Receivers have been appointed to Gold Coast property group ALAMMC Developments following a push by the corporate regulator to preserve assets ahead of a full investigation into the company’s affairs including up to $70 million in funds estimated to have been raised from investors.
The appointment of receivers by the Federal Court to 13 entities associated with ALAMMC Developments was triggered by "urgent action" from the Australian Securities and Investments Commission (ASIC) against the company, which is said to have offered investment opportunities for purpose-built National Disability Insurance Scheme (NDIS) property developments across Australia.
Helen Newman and Andrew Fielding, of BDO, have been appointed receivers to the ALAMMC companies, which include Mortgage Mutual Fund Pty Ltd, Harvey Madison Capital Pty Ltd and Coral Coast Mutual Fund Pty Ltd.
The receivers are also in charge of the personal property of ALAMMC Developments director David McWilliams and his wife Laura Fullarton. The Federal Court had previously ordered the couple’s personal assets be frozen following a decision handed down in September.
The court has also extended international travel restrictions on McWilliams, who is now prohibited from leaving Australia or attempting to leave Australia until 1 July 2025.
The latest court ruling follows a four-month investigation by ASIC into the affairs of ALAMMC Developments and McWilliams.
The investigation centres on ALAMMC companies and McWilliams being suspected of providing financial services and of using investor funds since 1 January 2021.
ASIC’s investigation so far has identified that since April 2021 investor funds totalling about $69.47 million were deposited into the bank accounts of companies associated with the ALAMMC group.
Federal Court Justice David Yates, in handing down the earlier judgement on 11 September 2024, noted that the ASIC investigation was triggered after receiving information from the Queensland Office of Liquor and Gaming Regulation (QOLGR) about McWilliams’ gambling activities “and the fact that he had lost significant sums of money at the Star Casino”.
“ASIC suspects that the gambled funds were sourced from investments made by investors in the businesses operated by the corporate defendants, or at least a number of them, raising concerns that these funds may have been misappropriated for this purpose,” said Justice Yates.

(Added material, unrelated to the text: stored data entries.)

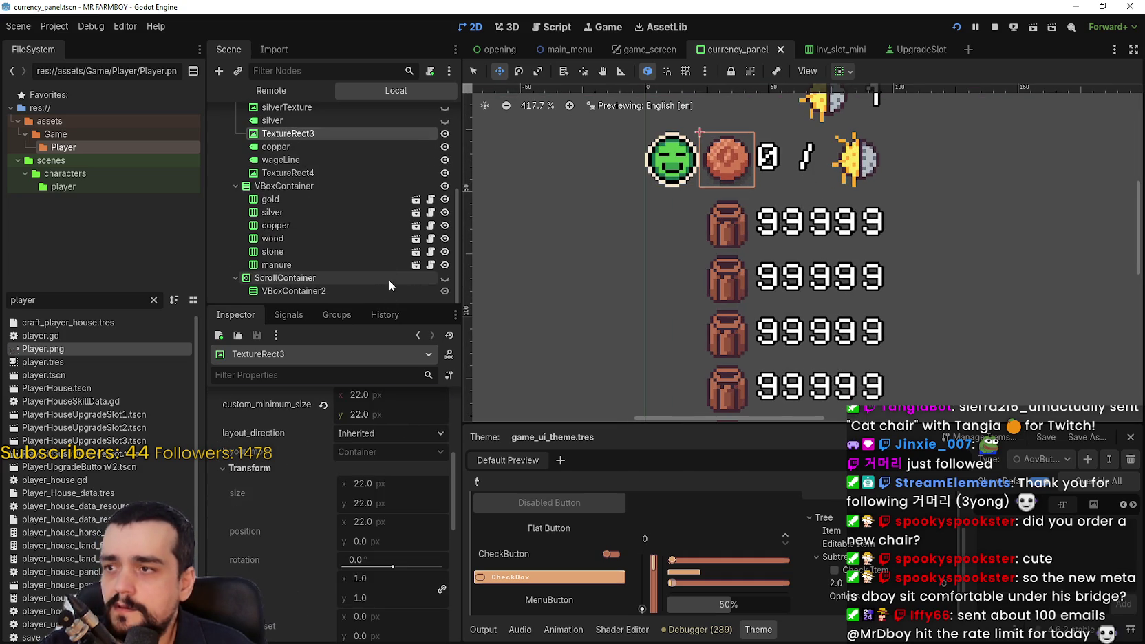
click(304, 170)
click(320, 203)
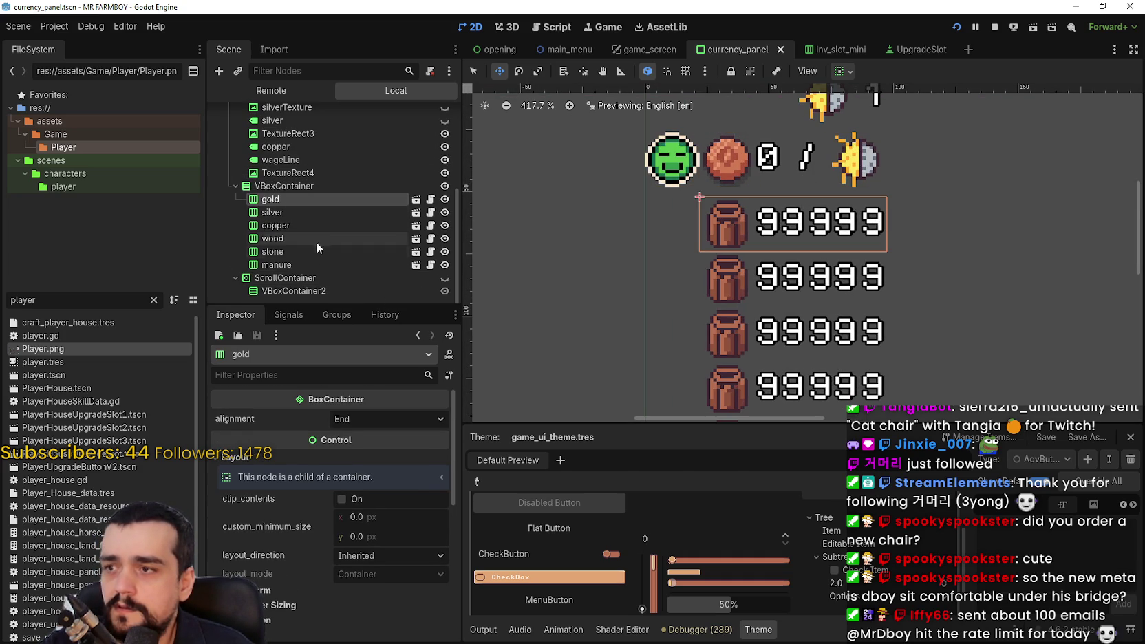
click(417, 199)
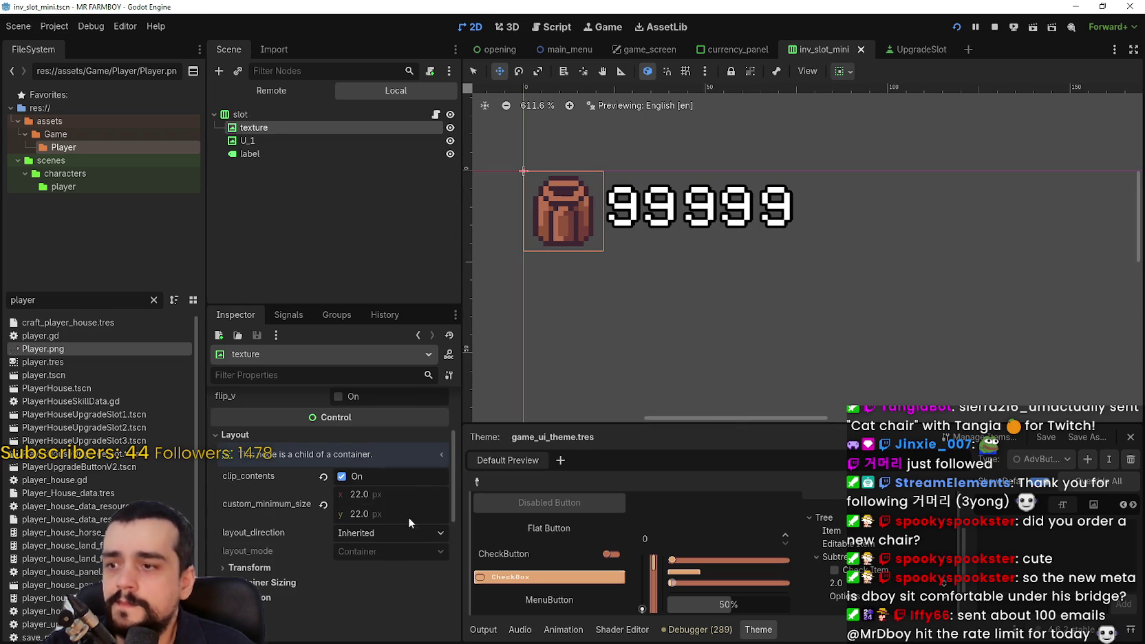
Enable clip_contents on the slot's texture icon and save the inv_slot_mini scene.
scroll(409, 517, down, 2)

The latest ruling from the Federal Court to appoint receivers was handed down on 22 October 2024 but the reasons for the judgement were only published yesterday.
In handing down his reasons for appointing receivers, Justice John O'Sullivan said he rejected objections by McWilliams that the claims of gambling losses received from QOLGR were “hearsay” and that they were “unfairly prejudicial”.
“ASIC submitted that the evidence could not be unfairly prejudicial because it simply sets out the facts,” said Justice O’Sullivan.
“Those facts reveal that very significant sums of money were turned over in the casino over some 17 months. The lowest monthly amount turned over was just short of $500,000 and the greatest amount turned over in excess of $5 million. In each month, there was a net loss.”
The Federal Court was told that ASIC initially received a referral from the QOLGR in February this year revealing that between 1 October 2022 and 29 February 2024, McWilliams “made bets across all gambling streams at Star casinos (excluding Keno) totalling $39.53 million with a total net loss of $3.87 million”.
“Having traced at least some of the funds provided by investors, ASIC concluded that the $39 million used for gambling appeared to have been from those funds,” says Justice O’Sullivan.
ASIC says the newly appointed receivers have been ordered to investigate the total amount of investor funds received by ALAMMC Developments and its related entities and to provide a report to the Federal Court within 28 days.
According to evidence from ASIC, three LAMMC group companies each issued information memoranda to investors looking to invest in purpose-built properties for NDIS participants who receive federal funding for specialist disability accommodation.
The investments were presented as an “invitation to invest in convertible notes” which offered fixed returns of 10 per cent annually, with distributions paid monthly. Investors also had an opportunity to receive a 15 per cent bonus payment on the completion of the development project.
McWilliams is described on the ALAMMC website as having more than 30 years of experience in the finance and property sectors.
Among the current projects in the company’s pipeline are a 12-apartment project in North Freemantle and a mixed-use development at Midlands in Western Australia with each of the projects targeting NDIS tenancies.